Tout ce qui reste des beaux jours des cinémas Mograbi et Allenby, ce sont les quelque 200 tirages en noir et blanc que Vardimon a réussi à conserver pendant plus d’un demi-siècle. La plupart de ces photos représentent les façades des deux cinémas ; elles ont été prises par Ephraim Erde qui avait toujours l’appareil naturellement pendu au cou ; sa bonne humeur transpire à travers les clichés.

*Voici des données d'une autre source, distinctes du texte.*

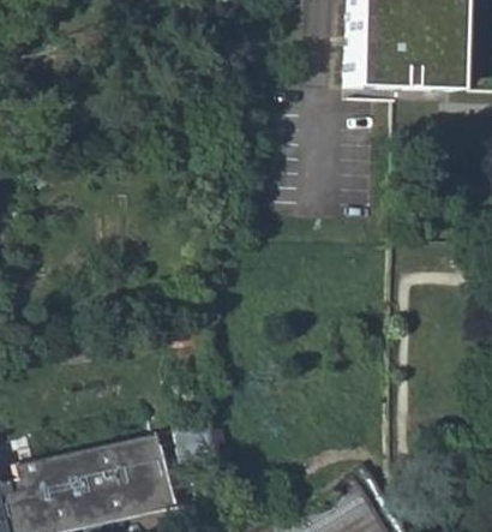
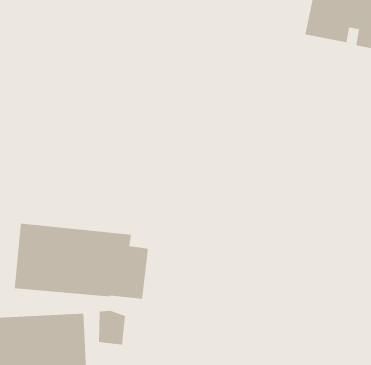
building: none -> [14,223,149,300]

Les lettres hébraïques à l’honneur
Mais revenons-en aux affiches. « C’était toujours des idées de mon père », dit Vardimon non sans fierté. « Ces créations représentaient un travail considérable. » Pourtant, ces posters ne faisaient pas long feu, puisqu’à l’époque, un film à succès était projeté trois semaines tout au plus. Vardimon père était donc continuellement occupé à peaufiner les portraits des acteurs à la mode. « L’esthétique était essentielle pour lui, c’est pourquoi il faisait aussi très attention à la forme des lettres dessinées sur l’affiche. Il s’efforçait de les rendre aussi belles et lisibles que possible. Car le plus grand amour de mon père, c’était l’alphabet hébraïque. »
Là, l’expérience en tant que professeur d’hébreu de Yeroucham Vardimon entre en jeu. « Mon père adorait entre autres traduire les titres originaux des films en hébreu. Mais il ne se contentait pas d’une traduction littérale, il utilisait toutes sortes de jeux de mots pour rendre au mieux l’esprit du titre original. » Vardimon était sans conteste un véritable cinéphile dont les bricolages visuels couplés à une sélection exigeante de films et un souci de la calligraphie ont laissé leur empreinte sur des générations de spectateurs. L’exposition présente également des extraits de films d’époque. Un véritable voyage dans le cinéma des années 1930.